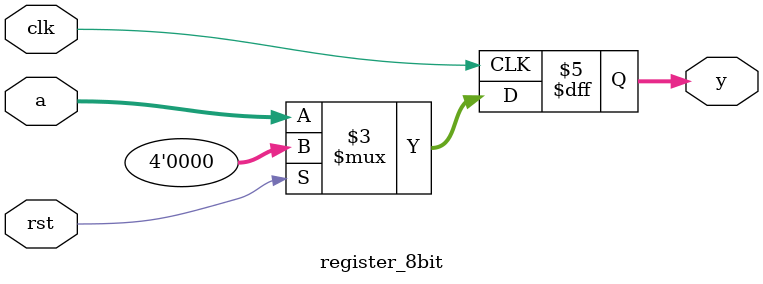
<source format=v>
/* 
 * Corevexis Semiconductor 
 * Example 15: REGISTER 8BIT 
 */

module register_8bit (
    input clk,
    input rst,
    input [3:0] a,
    output reg [3:0] y
);

always @(posedge clk) begin
    if(rst) y <= 4'b0;
    else y <= a; 
end

endmodule
</source>
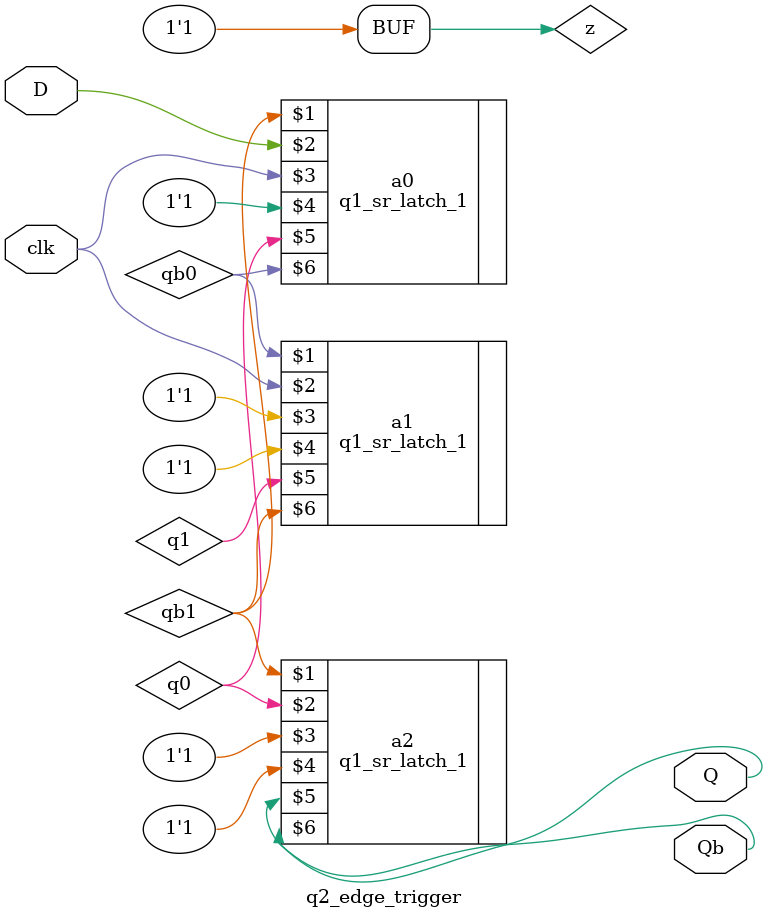
<source format=sv>
`timescale 1ns/1ns
module q2_edge_trigger(input D, clk, output Q, Qb);
    wire q0,qb0,q1,qb1;
    wire z=1'd1;
    q1_sr_latch_1 #(3,2) a0(qb1,D,clk,z,q0,qb0);
    q1_sr_latch_1 #(2,2) a1(qb0,clk,z,z,q1,qb1);
    q1_sr_latch_1 #(2,2) a2(qb1,q0,z,z,Q,Qb);
endmodule
</source>
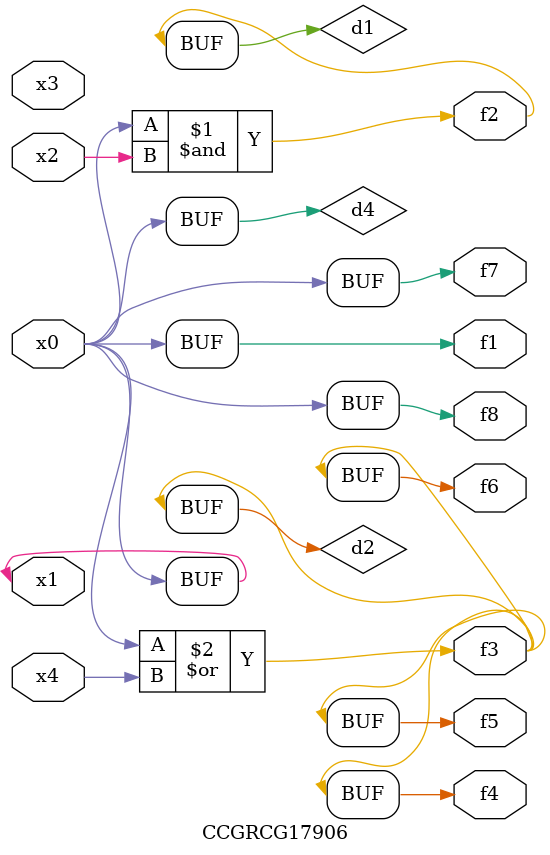
<source format=v>
module CCGRCG17906(
	input x0, x1, x2, x3, x4,
	output f1, f2, f3, f4, f5, f6, f7, f8
);

	wire d1, d2, d3, d4;

	and (d1, x0, x2);
	or (d2, x0, x4);
	nand (d3, x0, x2);
	buf (d4, x0, x1);
	assign f1 = d4;
	assign f2 = d1;
	assign f3 = d2;
	assign f4 = d2;
	assign f5 = d2;
	assign f6 = d2;
	assign f7 = d4;
	assign f8 = d4;
endmodule

</source>
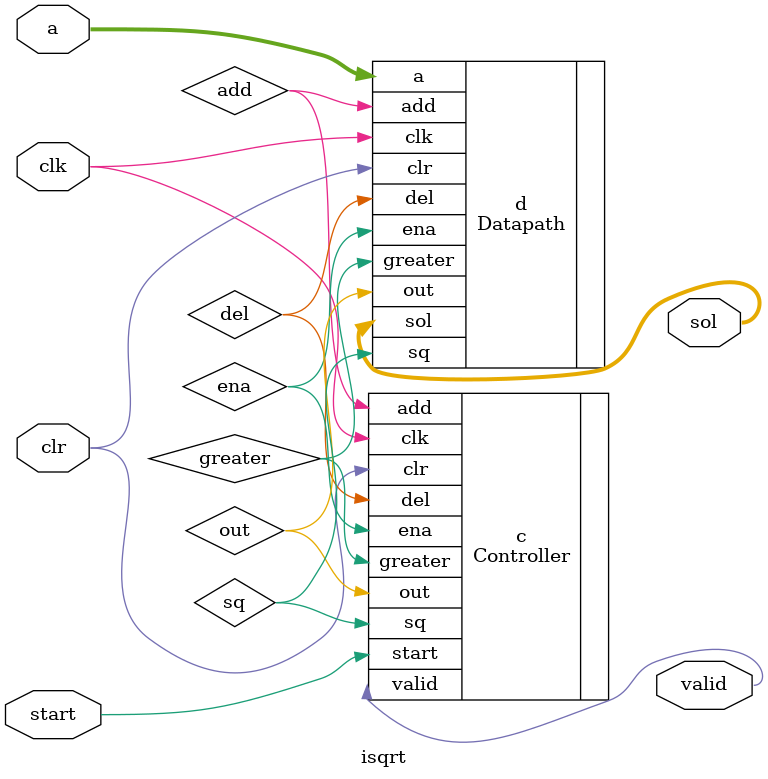
<source format=v>
`timescale 1ns / 1ps


module isqrt(
    input [7:0] a,
    input start,
    input clk,
    input clr,
    output [3:0] sol,
    output valid
    );
    wire ena, add, del, sq,out,greater;
    Controller c (.clk(clk),.clr(clr),.start(start),.greater(greater),.valid(valid),.ena(ena), .add(add), .del(del), .sq(sq),.out(out));
    Datapath d(.clk(clk),.clr(clr),.a(a),.ena(ena), .add(add), .del(del), .sq(sq),.out(out),.sol(sol),.greater(greater));

endmodule

</source>
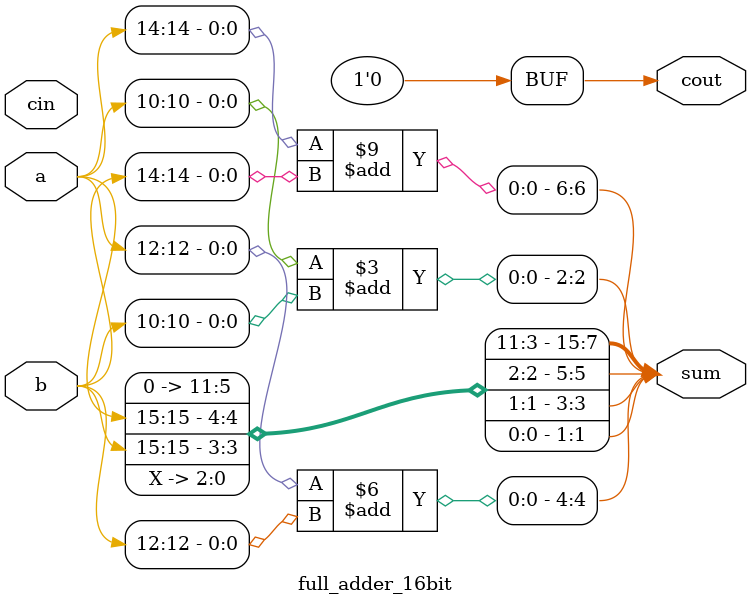
<source format=v>
module full_adder_16bit (
    input  [15:0] a,
    input  [15:0] b,
    input  cin,
    output [15:0] sum,
    output cout
);
    assign {cout, sum[15], sum[14:2], sum[1]} = {{a[15], b[15]}, {a[14]+b[14], a[13]+b[13]+cin[13]},
                                              {a[12]+b[12], a[11]+b[11]+cin[11]}, 
                                              {a[10]+b[10], a[9]+b[9]+cin[9]}};
endmodule
</source>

-=-=-=-=-

What is wanted is one number: how many lines in the listing hold the string "timescale".

2